Career highlights and awards
- As player Japan Series champion (2004); As coach Japan Series champion (2025);

= Fumikazu Takanami =

Japanese baseball player (born 1975)

Fumikazu Takanami (高波 文一, Takanami Fumikazu) is a Japanese former professional baseball outfielder, and current third squad outfield defense and base running coach for the Fukuoka SoftBank Hawks of Nippon Professional Baseball (NPB). He played in NPB for the Hanshin Tigers, Seibu Lions, Tohoku Rakuten Golden Eagles, and Orix Buffaloes.

==Professional career==
===Active player era===
On November 20, 1993, Takanami was drafted third overall by the Hanshin Tigers in the 1993 Nippon Professional Baseball draft.

In 1995 season, He made his debut in the Central League, playing 52 games.

He played seven seasons with the Tigers and was traded to the Seibu Lions for the 2003 season.

Takanami then played four seasons with the Lions before moving to the Tohoku Rakuten Golden Eagles for two seasons and the Orix Buffaloes for one season.

Takanami then played four seasons with the Lions before moving to the Tohoku Rakuten Golden Eagles for two seasons and the Orix Buffaloes for one season, and he retired during the 2009 season.

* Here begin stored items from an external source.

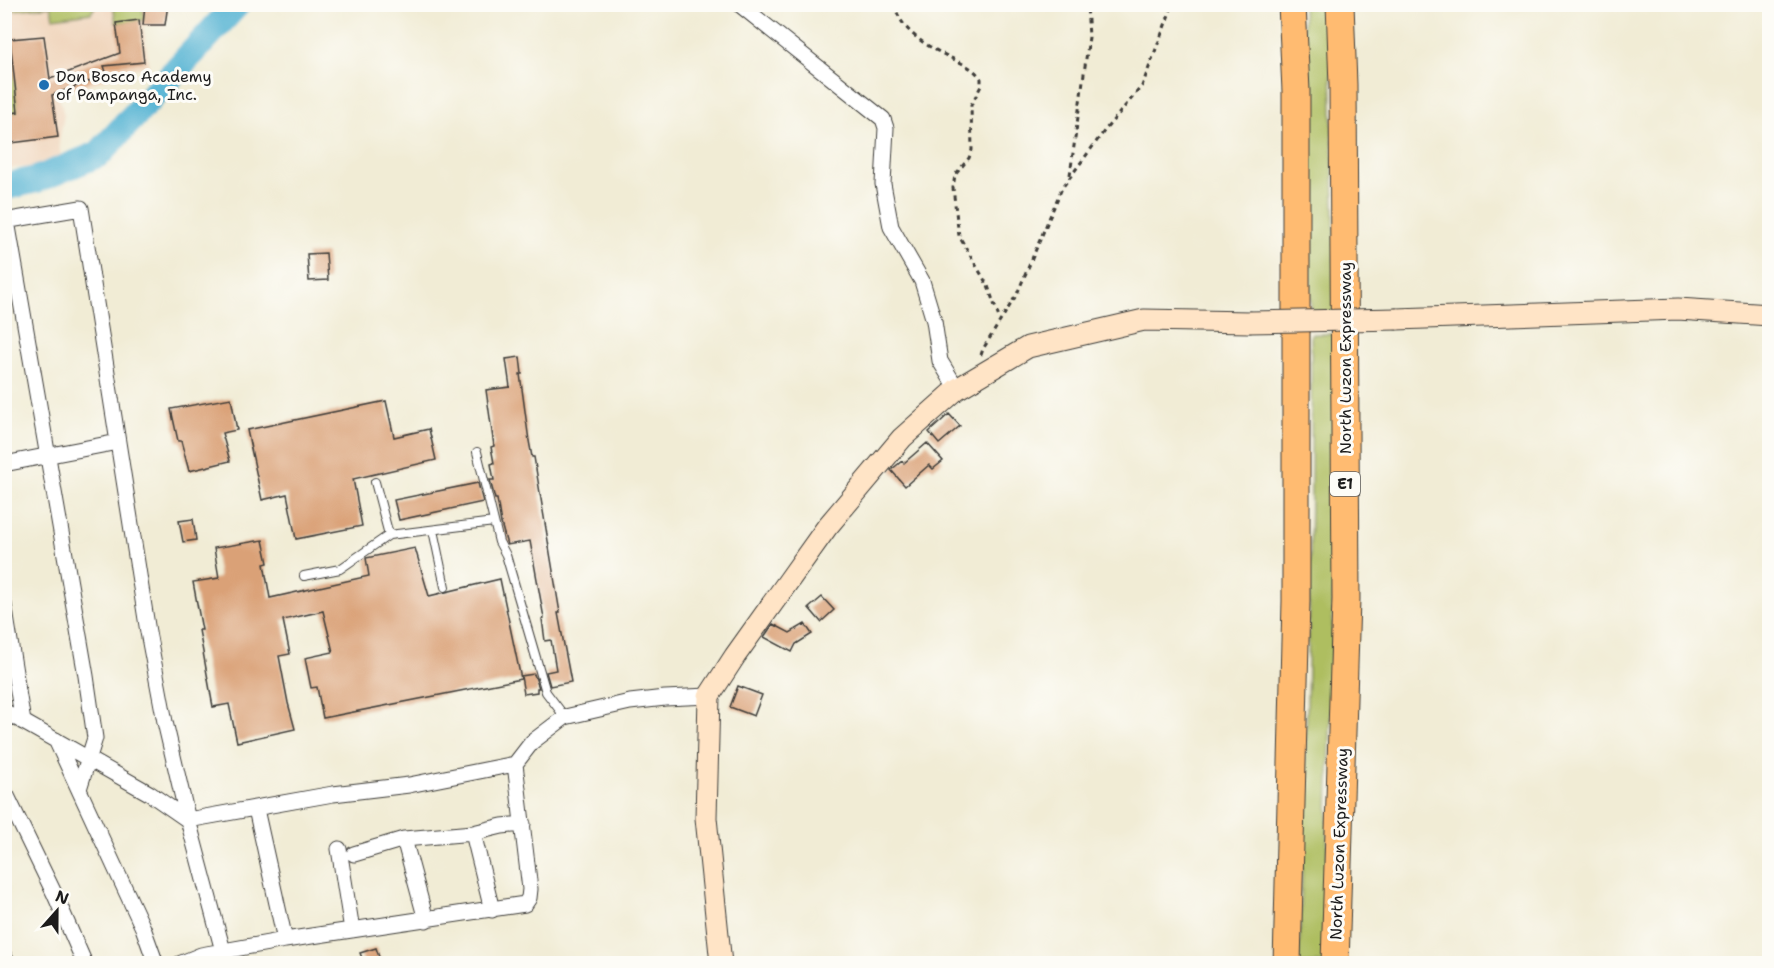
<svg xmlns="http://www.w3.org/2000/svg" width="1774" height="968" font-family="'Shantell Sans',sans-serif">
	<rect width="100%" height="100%" fill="#fdfcf7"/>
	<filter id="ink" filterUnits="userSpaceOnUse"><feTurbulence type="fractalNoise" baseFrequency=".0167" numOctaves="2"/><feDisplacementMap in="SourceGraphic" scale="12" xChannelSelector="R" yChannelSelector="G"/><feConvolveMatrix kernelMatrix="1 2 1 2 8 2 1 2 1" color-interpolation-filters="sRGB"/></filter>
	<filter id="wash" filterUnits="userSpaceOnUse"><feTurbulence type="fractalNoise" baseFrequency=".008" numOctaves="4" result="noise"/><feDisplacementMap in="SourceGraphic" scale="24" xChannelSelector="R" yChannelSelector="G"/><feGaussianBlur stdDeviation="1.35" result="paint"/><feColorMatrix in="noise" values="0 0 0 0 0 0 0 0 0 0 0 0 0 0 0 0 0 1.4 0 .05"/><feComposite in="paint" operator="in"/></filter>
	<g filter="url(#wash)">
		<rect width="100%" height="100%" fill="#f1ecd5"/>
		<path fill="#f0d5bc" d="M4,5H168L165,25H143L149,66L123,70L110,78L58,93L64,115L59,142L62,167L5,168Z"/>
		<path fill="#aebe61" stroke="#656d3e" stroke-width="1.5" d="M5,4H96V5L91,13L53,18L51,6L5,11Z
			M113,5H142L145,20L116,23Z
			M1303,5H1330L1336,312H1311Z
			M11,47L18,112L5,114V48Z
			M1311,334H1336L1332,666L1324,963L1299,964C1306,754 1313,544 1311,334Z"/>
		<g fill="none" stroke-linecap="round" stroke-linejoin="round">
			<path stroke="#54b3d3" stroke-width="27" d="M4,187L38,179L99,154L237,4"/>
		</g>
		<g id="blocks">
			<path fill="#daa177" d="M145,4H168L165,25H143Z
				M139,20L144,62L104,66L107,75L52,95L58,137L4,144V114L18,112L10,39L44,36L50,79L120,53L116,23Z
				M326,253L328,280L309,281L307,254Z
				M520,357L522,374H520L529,441L532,457H534L560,613H558L571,682L550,686L546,672L556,670L551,640L545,641L542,619L544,618L530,541L507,545L501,523L497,499H495L490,480H494L491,464L494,463L491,447L494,446L486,390L510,387L506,359Z
				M231,398L237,430L222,433L230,461L189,471L181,441H178L171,409Z
				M386,401L394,437L429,429L436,460L353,479L362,526L296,539L287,494L262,500L247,430Z
				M949,414L960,426L939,444L929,432Z
				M927,443L943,461L933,469L929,465L905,486L891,470L902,461L904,463Z
				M478,483L483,502L399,520L394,500Z
				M193,519L196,540L183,542L179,521Z
				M263,540L268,563L264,564L270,598L369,576L366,558L415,548L429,596L500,579L521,679L323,718L317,687L311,688L305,658L333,652L323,611L283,620L290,654L279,656L288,703L295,729L237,742L229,704L213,707L199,630H202L193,582L219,578L214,548Z
				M822,597L834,610L821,622L809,608Z
				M773,624L790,633L805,624L812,634L796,644L792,652L764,637Z
				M534,674L539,688H537V692L524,694L521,676Z
				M738,686L762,695L754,716L730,707Z
				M376,948L381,963H364L360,953Z"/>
		</g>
	</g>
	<g filter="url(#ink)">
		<use href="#blocks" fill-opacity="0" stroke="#3c3b38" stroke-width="1.5"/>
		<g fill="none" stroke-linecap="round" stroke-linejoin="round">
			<defs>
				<path id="lane" d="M477,452L499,542L506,555L546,692L565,717
					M375,482L389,535
					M433,530L445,587
					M304,576L340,569L389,535L494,522"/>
				<path id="street" d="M739,4L883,119L886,128L883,184L891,227L922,281L934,321L940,361L957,389
					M4,221L81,208L148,632L165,722L188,820L223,951
					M7,221L86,676L95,738L79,789
					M4,464L118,442
					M4,604L23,722
					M4,711L149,793L188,820L333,794L409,785L515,764L532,742L565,717L630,702L665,698L709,696
					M56,740L143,928L156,964
					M4,794L7,796L55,895L85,964
					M256,809L285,940
					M473,833L492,910
					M404,839L426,920
					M339,849L352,930
					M354,854L404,839L473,833L502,826L523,824
					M4,956L8,964
					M179,964L201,955L285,940L525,904L529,898L530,889L515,764"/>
				<path id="secondary" d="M1397,319L1678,309L1770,315
					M721,964L706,818L709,696L735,656L827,527L902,438L957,389L1028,347L1144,320L1249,322"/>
				<path id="highway" d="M1287,964L1296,601V91L1292,4
					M1335,964L1346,599L1343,85L1340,4"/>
			</defs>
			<use href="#lane" stroke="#3c3b38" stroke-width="10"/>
			<use href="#street" stroke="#3c3b38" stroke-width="17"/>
			<use href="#secondary" stroke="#3c3b38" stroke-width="23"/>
			<use href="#highway" stroke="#3c3b38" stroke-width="29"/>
			<path stroke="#3c3b38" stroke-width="3" stroke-dasharray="4.5 4.5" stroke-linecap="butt" d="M894,4C902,34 929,47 955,60C965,65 975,69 981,79V86L971,105L972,150L969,158L955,175L953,188L959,236L988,286L1000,321
				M1070,175L1089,37L1087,4
				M981,355L983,349L1017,294L1062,188L1105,130L1142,86L1173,4"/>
			<use href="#lane" stroke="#fff" stroke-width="8"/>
			<use href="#street" stroke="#fff" stroke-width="15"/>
			<use href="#secondary" stroke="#ffe4c6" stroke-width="21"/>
			<use href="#highway" stroke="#ffbb71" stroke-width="27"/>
			<defs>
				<path id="secondary-bridge" d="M1249,322L1397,319"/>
			</defs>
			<use href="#secondary-bridge" stroke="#3c3b38" stroke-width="23" stroke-linecap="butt"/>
			<use href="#secondary-bridge" stroke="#ffe4c6" stroke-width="21"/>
		</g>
	</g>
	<circle fill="#1f6fb2" stroke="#fdfcf7" stroke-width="2" cx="44" cy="85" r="6"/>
	<g text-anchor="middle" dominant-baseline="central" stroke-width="6" stroke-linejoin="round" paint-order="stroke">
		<rect fill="#fdfcf7" stroke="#605f5e" stroke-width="1.5" x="1330" y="472" width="30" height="24" rx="4.5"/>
		<g font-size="15" font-weight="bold" fill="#1c1c1c">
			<text x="1345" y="484">E1</text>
		</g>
		<g font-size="16" fill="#1c1c1c" stroke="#fdfcf7" text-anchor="start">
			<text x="56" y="76">Don Bosco Academy<tspan x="56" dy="18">of Pampanga, Inc.</tspan></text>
		</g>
		<g font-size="16" fill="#1c1c1c" stroke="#fdfcf7">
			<text transform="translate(1345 358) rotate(-90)">North Luzon Expressway</text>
			<text transform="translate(1339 844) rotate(-88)">North Luzon Expressway</text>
		</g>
	</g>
	<rect width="1774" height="968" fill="none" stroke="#fdfcf7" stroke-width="24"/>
	<g transform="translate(57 911) rotate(21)" stroke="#fdfcf7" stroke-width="4.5" paint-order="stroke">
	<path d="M0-4.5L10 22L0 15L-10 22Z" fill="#1c1c1c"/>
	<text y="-9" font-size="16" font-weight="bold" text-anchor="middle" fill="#1c1c1c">N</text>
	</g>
</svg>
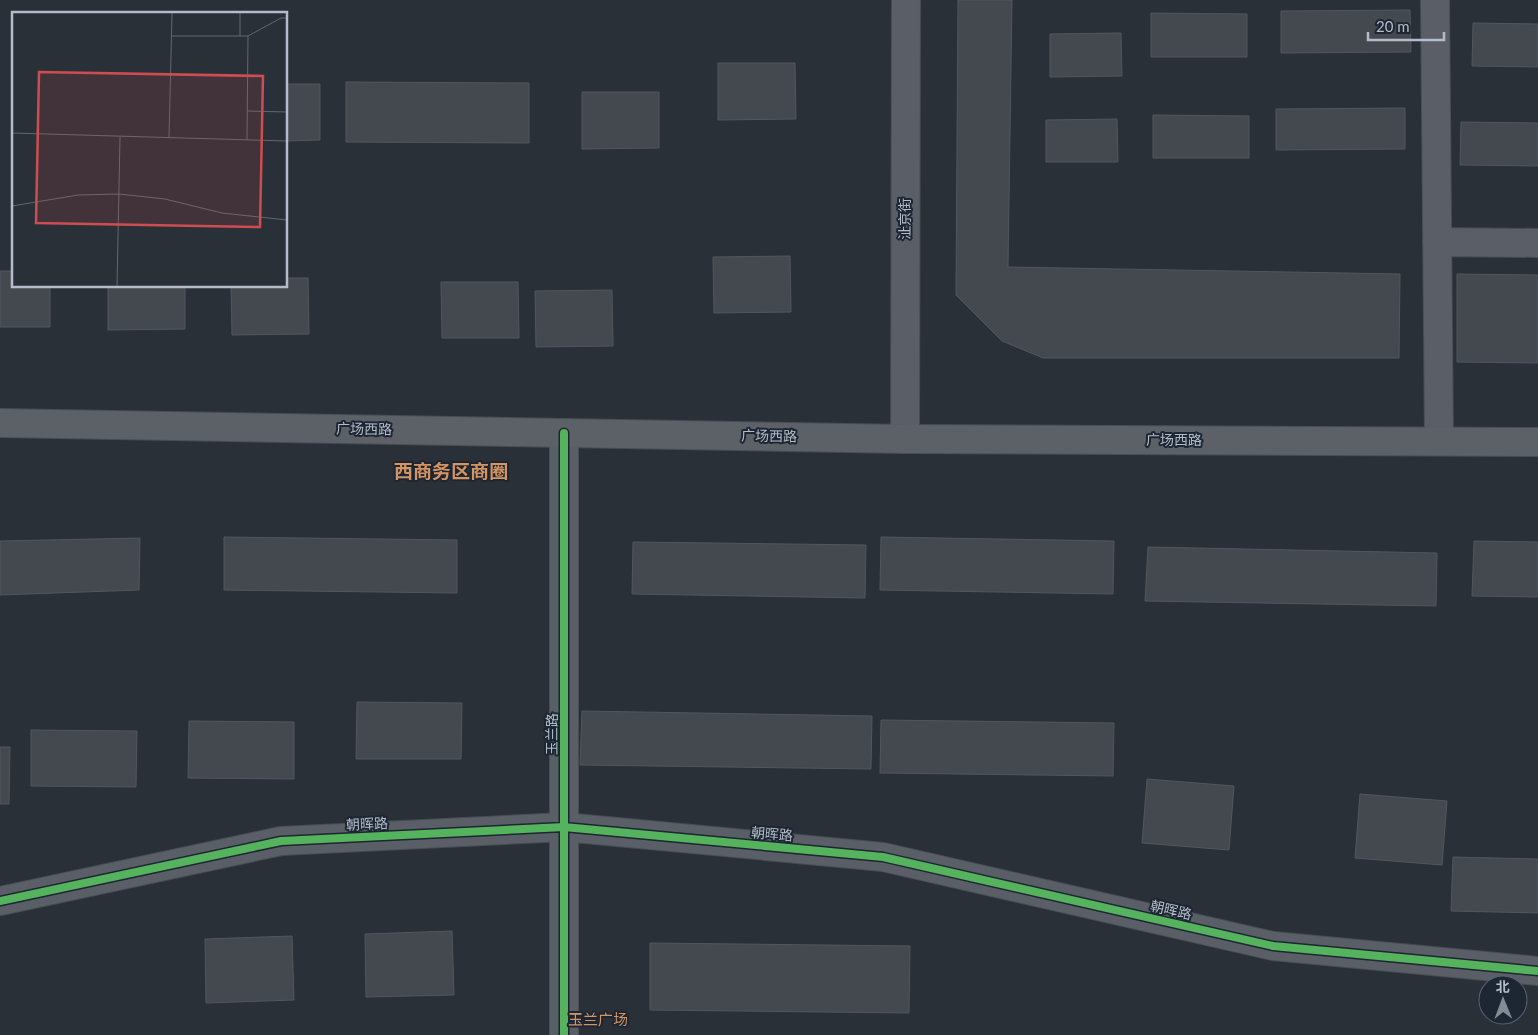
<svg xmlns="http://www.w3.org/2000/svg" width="1538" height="1035" viewBox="0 0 1538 1035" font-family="Lato,'Noto Sans SC',sans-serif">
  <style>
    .building { fill: #444950; stroke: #52575f }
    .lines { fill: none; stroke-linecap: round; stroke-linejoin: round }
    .minor-casing { stroke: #484c53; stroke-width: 30 }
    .major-casing { stroke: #484c55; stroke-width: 30 }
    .minor { stroke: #5a5e66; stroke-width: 28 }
    .major { stroke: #5c6168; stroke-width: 28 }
    .cycleway-casing { stroke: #1d2633; stroke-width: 11 }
    .cycleway { stroke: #56b35d; stroke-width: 8 }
    .labels { text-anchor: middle; stroke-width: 4; stroke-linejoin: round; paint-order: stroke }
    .street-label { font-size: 14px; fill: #b4bcc9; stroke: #1d2633 }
    .neighbourhood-label { font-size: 15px; fill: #d59563; stroke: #1d2633 }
    .district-label { font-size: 19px; font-weight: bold; fill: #d59563; stroke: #1d2633 }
    .inset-road { fill: none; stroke: #616872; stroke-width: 1 }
    .view { fill: #ce4d50; fill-opacity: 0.15; stroke: #ce4d50; stroke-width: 2.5 }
    .inset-edge { fill: none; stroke: #b4bcc9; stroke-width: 2.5 }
  </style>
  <rect width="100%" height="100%" fill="#2a3038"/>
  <path class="building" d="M958,0H1012L1008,267L1400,274L1399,358H1043L1002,341L956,295Z
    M1410,10L1411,52L1281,53V11Z
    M1151,13L1247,14V57H1151Z
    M1473,23L1538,24V67L1472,66Z
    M1121,33L1122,76L1050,77V34Z
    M718,63H795L796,119L718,120Z
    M346,82L529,83V143L346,142Z
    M286,84H320V140L286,141Z
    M582,92H659V148L582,149Z
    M1405,108V149L1276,150V109Z
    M1153,115L1249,116V158H1153Z
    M1117,119L1118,162H1046V120Z
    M1461,122L1538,123V166L1460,165Z
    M790,256L791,312L714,313L713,257Z
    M0,271H14V286H50V327H0Z
    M1457,274L1538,275V363L1457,362Z
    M286,278H308L309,334L232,335L231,286H286Z
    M441,282H518L519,338H442Z
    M108,286H185V329L108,330Z
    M612,290L613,346L536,347L535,291Z
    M224,537L457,540V593L224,590Z
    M881,537L1114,541L1113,594L880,590Z
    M140,538L139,590L0,595V541Z
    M1474,541L1538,542V597L1472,596Z
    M633,542L866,545L865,598L632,594Z
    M1148,547L1437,553L1436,606L1145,601Z
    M357,702L462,703L461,759H356Z
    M582,711L872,716L871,769L580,765Z
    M881,720L1114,723L1113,776L880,773Z
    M189,721L294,722V779L188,778Z
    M31,730L137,731L136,787L31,786Z
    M0,747H10L9,804H0Z
    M1147,779L1234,786L1229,850L1142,843Z
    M1360,794L1447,801L1442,865L1355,858Z
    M1453,857L1538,859V913L1451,911Z
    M452,931L454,995L366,997L365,934Z
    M292,936L294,1000L206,1003L205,939Z
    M650,943L910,946L909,1013L650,1010Z"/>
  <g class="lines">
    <g class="minor-casing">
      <path id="minor" d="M1435,0L1439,441
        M1437,242L1538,243
        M905,439L906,0
        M0,901L281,841L564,827L883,857L1273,946L1538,971
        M564,1035V433"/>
    </g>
    <g class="major-casing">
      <path id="major" d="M0,423L905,439L1538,442"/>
    </g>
    <use href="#minor" class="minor"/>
    <use href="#major" class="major"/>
    <g class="cycleway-casing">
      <path id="cycleway" d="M0,901L281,841L564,827L883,857L1273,946L1538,971
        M564,1035V433"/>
    </g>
    <use href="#cycleway" class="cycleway"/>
  </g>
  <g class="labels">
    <g class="street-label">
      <text transform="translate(905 219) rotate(-90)" y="5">沚京街</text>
      <text transform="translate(364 429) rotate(1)" y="5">广场西路</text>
      <text transform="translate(769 436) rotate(1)" y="5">广场西路</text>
      <text x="1174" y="445">广场西路</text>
      <text transform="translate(552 734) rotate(-90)" y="5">玉兰路</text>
      <text transform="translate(367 824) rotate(-3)" y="5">朝晖路</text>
      <text transform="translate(772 834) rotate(5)" y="5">朝晖路</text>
      <text transform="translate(1171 910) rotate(13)" y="5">朝晖路</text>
    </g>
    <g class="neighbourhood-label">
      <text x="598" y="1025">玉兰广场</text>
    </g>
    <g class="district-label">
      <text x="451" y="478">西商务区商圈</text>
    </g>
  </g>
  <g transform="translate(12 12)">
    <rect width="275" height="275" fill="#2a3038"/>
    <path class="inset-road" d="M159,24H236L269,6H275M228,24V1M235,99L275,100M0,121L275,129M157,126L160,1M235,128L236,24M0,194L66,183L107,182L153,187L210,201L275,208M105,274L108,125"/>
    <path class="view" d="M27,60L251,64L248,215L24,211Z"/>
    <rect width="275" height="275" class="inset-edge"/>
  </g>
  <g transform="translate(1503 1000) rotate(359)"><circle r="24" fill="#1d2633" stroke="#59626f"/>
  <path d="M0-4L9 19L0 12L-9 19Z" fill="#848b96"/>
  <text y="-8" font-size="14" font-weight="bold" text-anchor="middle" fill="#b4bcc9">北</text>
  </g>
  <path d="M1368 32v8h76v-8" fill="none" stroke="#b4bcc9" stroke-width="2.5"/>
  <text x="1376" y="32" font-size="15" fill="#b4bcc9" stroke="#1d2633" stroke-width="4" paint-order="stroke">20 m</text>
</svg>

He totaled 628 games in 13 seasons, with a .169 batting average, two home runs, 69 hitss, 26 RBI, and 59 stolen bases.

===After retirement===
After his retirement, Takanami joined the Fukuoka SoftBank Hawks farm team staff in the 2010 season and served as the outfield defense and base coach for the second and third squad in the 2012 season and the third squad in the 2013 season.

He also worked for the Hawks' Baseball Promotion Department from the 2014 to 2016 seasons and again from the 2017 to 2018 seasons as the third squad outfield defense and base coach.

From the 2019 season through the 2022 season he served as the assistant dormitory master for the Hawks players' dormitory　and rehabilitation staff in charge of fielders.

He will serve as the forth squad outfield defense and base coach beginning with the 2023 season.

On December 2, 2023, he was transferred to the third squad outfield defense and base running coach.